→ Work instructions: Collect every line of the listing below that contains the string "position", keeping the lines in their original order.

--- Start ---

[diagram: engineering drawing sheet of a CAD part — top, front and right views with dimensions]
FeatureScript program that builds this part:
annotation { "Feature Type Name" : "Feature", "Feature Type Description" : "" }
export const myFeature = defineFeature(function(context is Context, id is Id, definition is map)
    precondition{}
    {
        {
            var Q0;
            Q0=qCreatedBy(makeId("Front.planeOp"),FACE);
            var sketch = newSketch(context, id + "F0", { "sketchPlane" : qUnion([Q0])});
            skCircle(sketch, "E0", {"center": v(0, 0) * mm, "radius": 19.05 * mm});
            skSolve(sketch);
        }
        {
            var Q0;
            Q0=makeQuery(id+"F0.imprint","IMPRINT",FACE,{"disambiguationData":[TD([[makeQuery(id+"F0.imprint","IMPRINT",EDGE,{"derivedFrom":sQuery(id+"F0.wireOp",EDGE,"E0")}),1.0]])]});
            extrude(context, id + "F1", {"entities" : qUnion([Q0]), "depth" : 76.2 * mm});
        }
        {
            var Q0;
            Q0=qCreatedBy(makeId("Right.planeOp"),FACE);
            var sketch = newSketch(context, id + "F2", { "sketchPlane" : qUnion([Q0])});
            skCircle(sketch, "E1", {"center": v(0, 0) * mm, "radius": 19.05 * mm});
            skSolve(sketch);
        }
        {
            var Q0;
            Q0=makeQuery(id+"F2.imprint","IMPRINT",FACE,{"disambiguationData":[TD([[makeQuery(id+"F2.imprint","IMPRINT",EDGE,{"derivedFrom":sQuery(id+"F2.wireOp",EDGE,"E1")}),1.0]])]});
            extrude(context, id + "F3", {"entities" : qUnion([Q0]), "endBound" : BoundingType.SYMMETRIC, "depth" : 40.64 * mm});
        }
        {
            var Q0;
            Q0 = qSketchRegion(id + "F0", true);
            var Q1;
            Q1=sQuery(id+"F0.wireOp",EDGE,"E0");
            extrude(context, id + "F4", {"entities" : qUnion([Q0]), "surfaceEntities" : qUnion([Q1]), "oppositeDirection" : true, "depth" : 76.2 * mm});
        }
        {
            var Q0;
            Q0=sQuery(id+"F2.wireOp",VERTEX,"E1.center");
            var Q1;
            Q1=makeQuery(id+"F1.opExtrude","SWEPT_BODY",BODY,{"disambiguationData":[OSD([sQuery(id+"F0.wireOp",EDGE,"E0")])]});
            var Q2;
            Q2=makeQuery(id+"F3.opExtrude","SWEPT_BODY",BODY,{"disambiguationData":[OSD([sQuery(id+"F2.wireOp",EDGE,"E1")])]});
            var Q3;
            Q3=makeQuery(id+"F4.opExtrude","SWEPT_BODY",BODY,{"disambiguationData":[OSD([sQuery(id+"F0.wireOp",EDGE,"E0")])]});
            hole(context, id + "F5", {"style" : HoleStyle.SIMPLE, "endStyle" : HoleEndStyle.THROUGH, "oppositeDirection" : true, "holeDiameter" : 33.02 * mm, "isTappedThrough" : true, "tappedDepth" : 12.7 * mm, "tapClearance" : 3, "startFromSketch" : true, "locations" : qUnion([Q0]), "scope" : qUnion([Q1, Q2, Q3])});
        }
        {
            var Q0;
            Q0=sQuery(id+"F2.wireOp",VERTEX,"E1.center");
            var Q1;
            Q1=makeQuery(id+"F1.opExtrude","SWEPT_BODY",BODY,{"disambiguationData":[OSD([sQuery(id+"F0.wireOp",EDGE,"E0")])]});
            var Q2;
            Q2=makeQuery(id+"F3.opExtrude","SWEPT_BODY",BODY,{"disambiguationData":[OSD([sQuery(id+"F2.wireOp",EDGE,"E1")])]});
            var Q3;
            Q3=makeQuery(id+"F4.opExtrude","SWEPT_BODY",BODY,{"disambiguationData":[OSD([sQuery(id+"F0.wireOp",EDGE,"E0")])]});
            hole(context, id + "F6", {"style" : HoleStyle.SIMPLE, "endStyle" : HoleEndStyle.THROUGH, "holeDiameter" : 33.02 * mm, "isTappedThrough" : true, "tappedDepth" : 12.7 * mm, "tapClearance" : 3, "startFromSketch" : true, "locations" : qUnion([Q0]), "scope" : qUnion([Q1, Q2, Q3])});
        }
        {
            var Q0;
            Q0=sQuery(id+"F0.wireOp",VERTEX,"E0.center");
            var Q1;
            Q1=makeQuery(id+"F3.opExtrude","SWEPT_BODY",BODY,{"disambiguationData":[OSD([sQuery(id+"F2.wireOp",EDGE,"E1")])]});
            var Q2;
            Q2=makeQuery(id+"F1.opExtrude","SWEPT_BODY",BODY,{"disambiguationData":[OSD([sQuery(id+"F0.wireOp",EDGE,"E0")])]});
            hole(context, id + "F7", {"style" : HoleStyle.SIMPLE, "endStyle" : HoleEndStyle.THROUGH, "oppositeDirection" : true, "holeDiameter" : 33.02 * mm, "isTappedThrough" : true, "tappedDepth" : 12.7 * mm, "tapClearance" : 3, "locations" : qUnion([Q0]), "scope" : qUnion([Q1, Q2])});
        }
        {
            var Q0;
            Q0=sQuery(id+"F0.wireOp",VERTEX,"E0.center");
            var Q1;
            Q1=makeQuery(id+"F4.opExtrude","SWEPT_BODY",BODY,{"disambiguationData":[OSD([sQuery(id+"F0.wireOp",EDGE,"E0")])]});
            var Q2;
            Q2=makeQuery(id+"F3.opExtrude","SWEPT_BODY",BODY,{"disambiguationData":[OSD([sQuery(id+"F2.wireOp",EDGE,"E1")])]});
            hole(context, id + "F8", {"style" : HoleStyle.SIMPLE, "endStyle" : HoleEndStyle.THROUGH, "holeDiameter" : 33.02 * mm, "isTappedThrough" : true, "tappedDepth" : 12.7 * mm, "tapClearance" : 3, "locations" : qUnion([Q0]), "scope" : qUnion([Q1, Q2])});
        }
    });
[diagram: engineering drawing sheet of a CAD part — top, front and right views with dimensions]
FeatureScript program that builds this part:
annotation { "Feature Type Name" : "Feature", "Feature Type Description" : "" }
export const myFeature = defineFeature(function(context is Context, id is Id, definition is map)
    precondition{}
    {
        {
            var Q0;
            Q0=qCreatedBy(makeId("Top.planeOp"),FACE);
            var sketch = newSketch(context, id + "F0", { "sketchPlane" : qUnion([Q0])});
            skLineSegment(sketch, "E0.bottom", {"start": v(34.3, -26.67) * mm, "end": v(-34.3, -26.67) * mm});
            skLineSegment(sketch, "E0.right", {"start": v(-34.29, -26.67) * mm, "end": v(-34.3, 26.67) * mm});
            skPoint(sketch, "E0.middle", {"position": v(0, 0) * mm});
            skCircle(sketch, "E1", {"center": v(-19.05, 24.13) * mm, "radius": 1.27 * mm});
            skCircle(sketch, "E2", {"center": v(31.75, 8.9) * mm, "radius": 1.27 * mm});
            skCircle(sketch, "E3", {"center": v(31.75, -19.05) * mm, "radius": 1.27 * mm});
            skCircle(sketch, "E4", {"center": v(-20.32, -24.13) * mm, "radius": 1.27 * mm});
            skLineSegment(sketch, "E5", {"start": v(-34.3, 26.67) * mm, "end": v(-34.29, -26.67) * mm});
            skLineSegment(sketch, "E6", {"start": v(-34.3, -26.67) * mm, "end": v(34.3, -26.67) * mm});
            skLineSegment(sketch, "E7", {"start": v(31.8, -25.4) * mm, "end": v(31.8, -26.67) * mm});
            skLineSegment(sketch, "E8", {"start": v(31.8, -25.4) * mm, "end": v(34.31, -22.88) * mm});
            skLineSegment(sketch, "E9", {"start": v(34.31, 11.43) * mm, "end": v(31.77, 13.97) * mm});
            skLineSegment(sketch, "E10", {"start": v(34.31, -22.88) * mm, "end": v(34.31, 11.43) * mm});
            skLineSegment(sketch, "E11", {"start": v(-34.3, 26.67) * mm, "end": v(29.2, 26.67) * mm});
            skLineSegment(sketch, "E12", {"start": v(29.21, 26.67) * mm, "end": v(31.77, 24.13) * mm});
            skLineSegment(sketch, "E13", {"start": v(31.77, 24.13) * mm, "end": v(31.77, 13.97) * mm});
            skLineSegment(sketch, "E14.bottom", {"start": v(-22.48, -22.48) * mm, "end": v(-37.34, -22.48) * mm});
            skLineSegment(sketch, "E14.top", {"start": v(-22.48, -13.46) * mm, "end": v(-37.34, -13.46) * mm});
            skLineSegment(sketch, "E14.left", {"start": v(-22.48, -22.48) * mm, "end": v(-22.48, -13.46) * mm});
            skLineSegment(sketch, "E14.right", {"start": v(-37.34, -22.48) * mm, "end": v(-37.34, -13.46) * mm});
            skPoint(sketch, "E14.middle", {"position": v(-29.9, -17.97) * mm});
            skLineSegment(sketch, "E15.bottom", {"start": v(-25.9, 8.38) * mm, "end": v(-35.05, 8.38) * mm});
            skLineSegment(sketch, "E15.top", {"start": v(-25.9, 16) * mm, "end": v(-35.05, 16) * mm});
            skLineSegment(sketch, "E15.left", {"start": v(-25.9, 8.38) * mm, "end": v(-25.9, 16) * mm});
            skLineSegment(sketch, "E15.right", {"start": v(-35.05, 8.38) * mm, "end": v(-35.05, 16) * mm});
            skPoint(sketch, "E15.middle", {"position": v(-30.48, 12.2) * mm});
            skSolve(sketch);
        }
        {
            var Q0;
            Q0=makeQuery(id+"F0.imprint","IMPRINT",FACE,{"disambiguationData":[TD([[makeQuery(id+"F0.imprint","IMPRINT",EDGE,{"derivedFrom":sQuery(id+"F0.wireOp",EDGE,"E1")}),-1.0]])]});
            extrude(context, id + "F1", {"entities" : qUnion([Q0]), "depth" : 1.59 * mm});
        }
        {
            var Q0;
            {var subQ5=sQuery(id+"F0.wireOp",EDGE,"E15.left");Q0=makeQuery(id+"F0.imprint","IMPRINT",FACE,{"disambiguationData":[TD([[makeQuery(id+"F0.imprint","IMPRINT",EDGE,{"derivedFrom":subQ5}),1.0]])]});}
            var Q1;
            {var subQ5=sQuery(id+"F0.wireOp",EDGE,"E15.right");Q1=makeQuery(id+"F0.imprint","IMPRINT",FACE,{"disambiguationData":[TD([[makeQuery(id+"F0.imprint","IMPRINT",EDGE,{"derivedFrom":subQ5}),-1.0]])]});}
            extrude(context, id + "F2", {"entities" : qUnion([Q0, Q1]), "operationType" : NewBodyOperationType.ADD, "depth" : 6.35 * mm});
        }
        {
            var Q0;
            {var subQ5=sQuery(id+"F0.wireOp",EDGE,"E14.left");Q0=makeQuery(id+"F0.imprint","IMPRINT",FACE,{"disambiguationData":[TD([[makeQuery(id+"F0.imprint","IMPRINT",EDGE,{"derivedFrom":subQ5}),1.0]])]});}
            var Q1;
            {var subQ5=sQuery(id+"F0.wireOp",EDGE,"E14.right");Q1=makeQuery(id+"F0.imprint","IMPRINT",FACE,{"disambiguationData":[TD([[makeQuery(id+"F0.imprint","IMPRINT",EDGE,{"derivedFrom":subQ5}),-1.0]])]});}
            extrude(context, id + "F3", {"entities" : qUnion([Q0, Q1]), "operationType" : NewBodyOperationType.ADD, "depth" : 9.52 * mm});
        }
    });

--- End ---

→ Written reply:
            skPoint(sketch, "E0.middle", {"position": v(0, 0) * mm});
            skPoint(sketch, "E14.middle", {"position": v(-29.9, -17.97) * mm});
            skPoint(sketch, "E15.middle", {"position": v(-30.48, 12.2) * mm});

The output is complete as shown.